* _Task material_
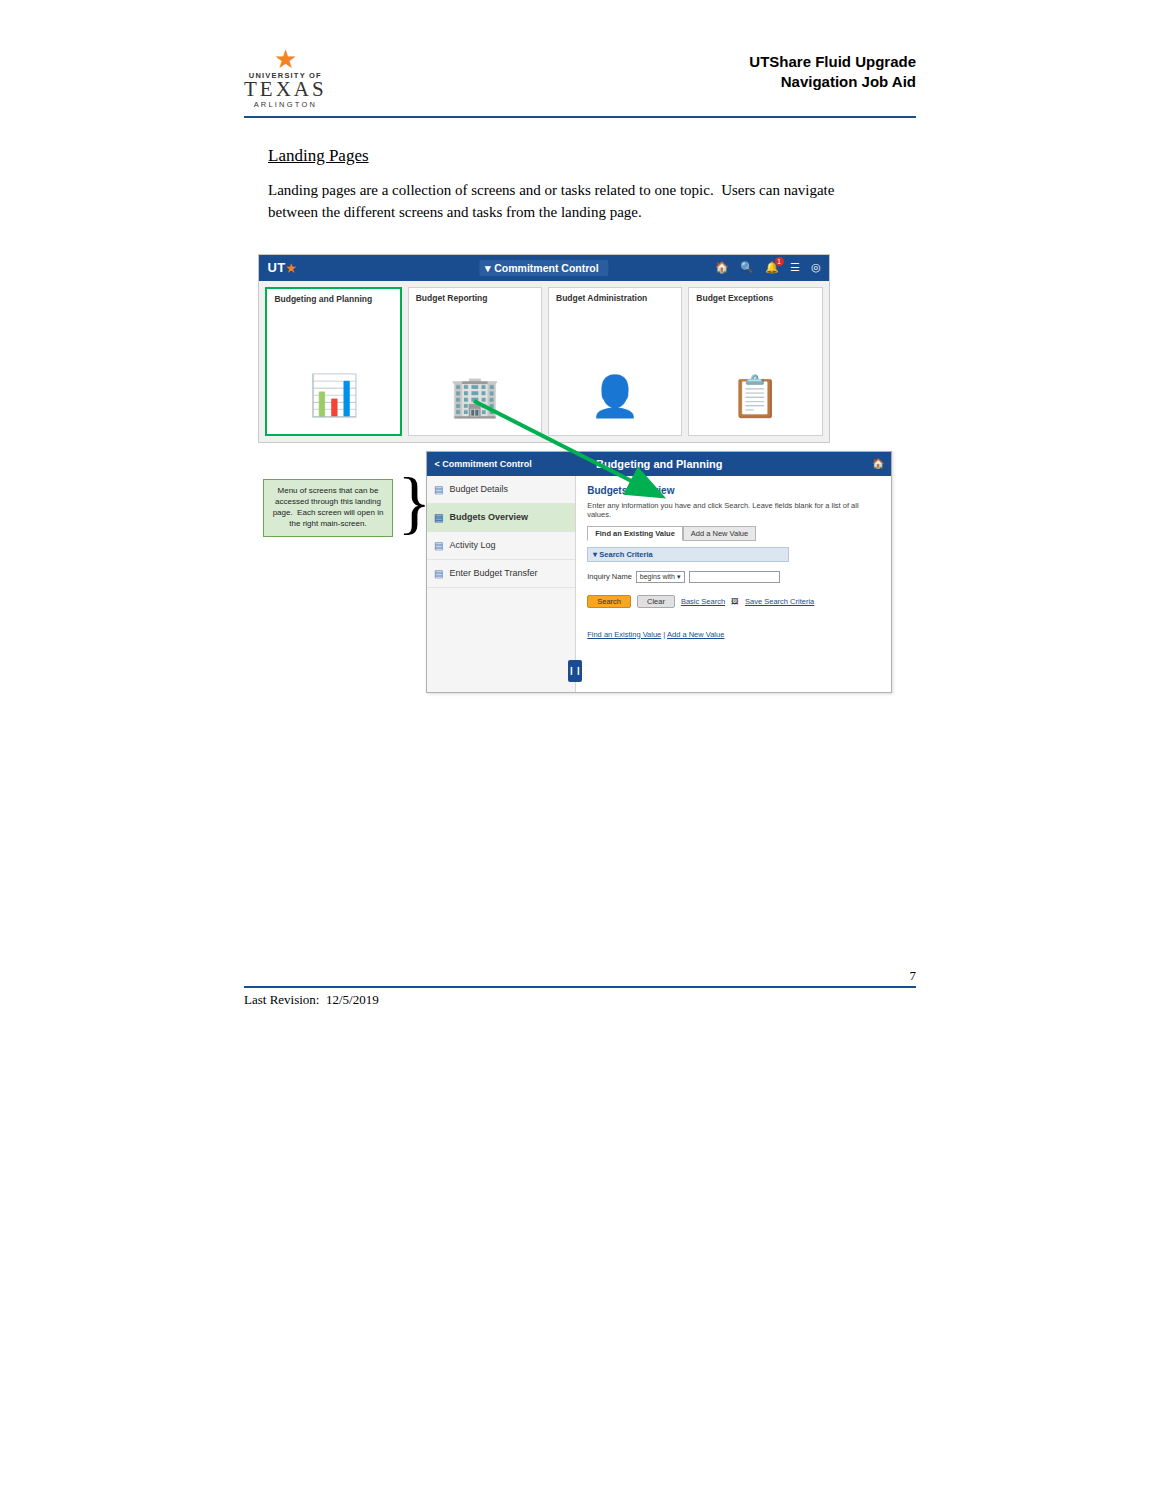★
UNIVERSITY OF
TEXAS
ARLINGTON
UTShare Fluid Upgrade
Navigation Job Aid
Landing Pages
Landing pages are a collection of screens and or tasks related to one topic. Users can navigate between the different screens and tasks from the landing page.
UT★ ▾ Commitment Control 🏠 🔍 🔔1 ☰ ◎
Budgeting and Planning
📊
Budget Reporting
🏢
Budget Administration
👤
Budget Exceptions
📋
Menu of screens that can be accessed through this landing page. Each screen will open in the right main-screen.
}
< Commitment Control Budgeting and Planning 🏠
▤ Budget Details
▤ Budgets Overview
▤ Activity Log
▤ Enter Budget Transfer
❙❙
Budgets Overview
Enter any information you have and click Search. Leave fields blank for a list of all values.
Find an Existing Value
Add a New Value
▾ Search Criteria
Inquiry Name begins with ▾
Search Clear Basic Search 🖼 Save Search Criteria
Find an Existing Value | Add a New Value
7
Last Revision: 12/5/2019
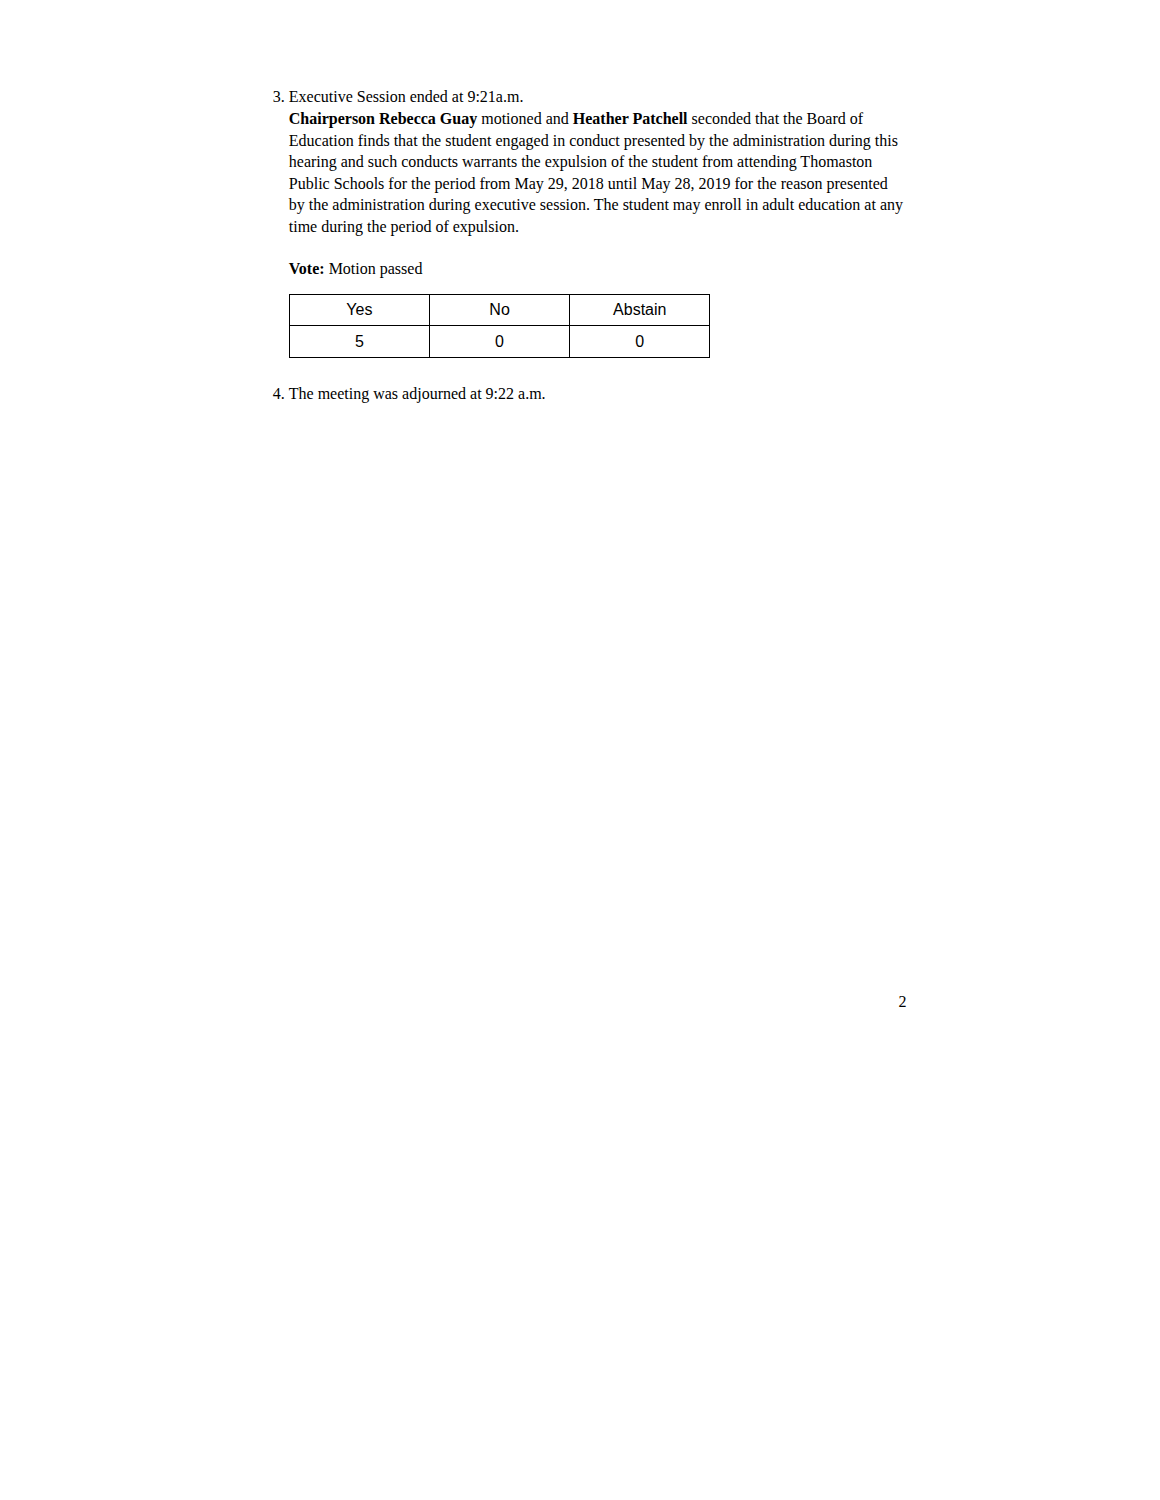Executive Session ended at 9:21a.m.
Chairperson Rebecca Guay motioned and Heather Patchell seconded that the Board of Education finds that the student engaged in conduct presented by the administration during this hearing and such conducts warrants the expulsion of the student from attending Thomaston Public Schools for the period from May 29, 2018 until May 28, 2019 for the reason presented by the administration during executive session. The student may enroll in adult education at any time during the period of expulsion.
Vote: Motion passed
| Yes | No | Abstain |
| 5 | 0 | 0 |
The meeting was adjourned at 9:22 a.m.
2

* _What this task involves_
Where an entry includes an image, leave that image out; otherwise, reproduce everything exactly.

* _Reply_
★
UNIVERSITY OF
TEXAS
ARLINGTON
UTShare Fluid Upgrade
Navigation Job Aid
Landing Pages
Landing pages are a collection of screens and or tasks related to one topic. Users can navigate between the different screens and tasks from the landing page.
UT★ ▾ Commitment Control 🏠 🔍 🔔1 ☰ ◎
Budgeting and Planning
📊
Budget Reporting
🏢
Budget Administration
👤
Budget Exceptions
📋
Menu of screens that can be accessed through this landing page. Each screen will open in the right main-screen.
}
< Commitment Control Budgeting and Planning 🏠
▤ Budget Details
▤ Budgets Overview
▤ Activity Log
▤ Enter Budget Transfer
❙❙
Budgets Overview
Enter any information you have and click Search. Leave fields blank for a list of all values.
Find an Existing Value
Add a New Value
▾ Search Criteria
Inquiry Name begins with ▾
Search Clear Basic Search 🖼 Save Search Criteria
Find an Existing Value | Add a New Value
7
Last Revision: 12/5/2019
Executive Session ended at 9:21a.m.
Chairperson Rebecca Guay motioned and Heather Patchell seconded that the Board of Education finds that the student engaged in conduct presented by the administration during this hearing and such conducts warrants the expulsion of the student from attending Thomaston Public Schools for the period from May 29, 2018 until May 28, 2019 for the reason presented by the administration during executive session. The student may enroll in adult education at any time during the period of expulsion.
Vote: Motion passed
| Yes | No | Abstain |
| 5 | 0 | 0 |
The meeting was adjourned at 9:22 a.m.
2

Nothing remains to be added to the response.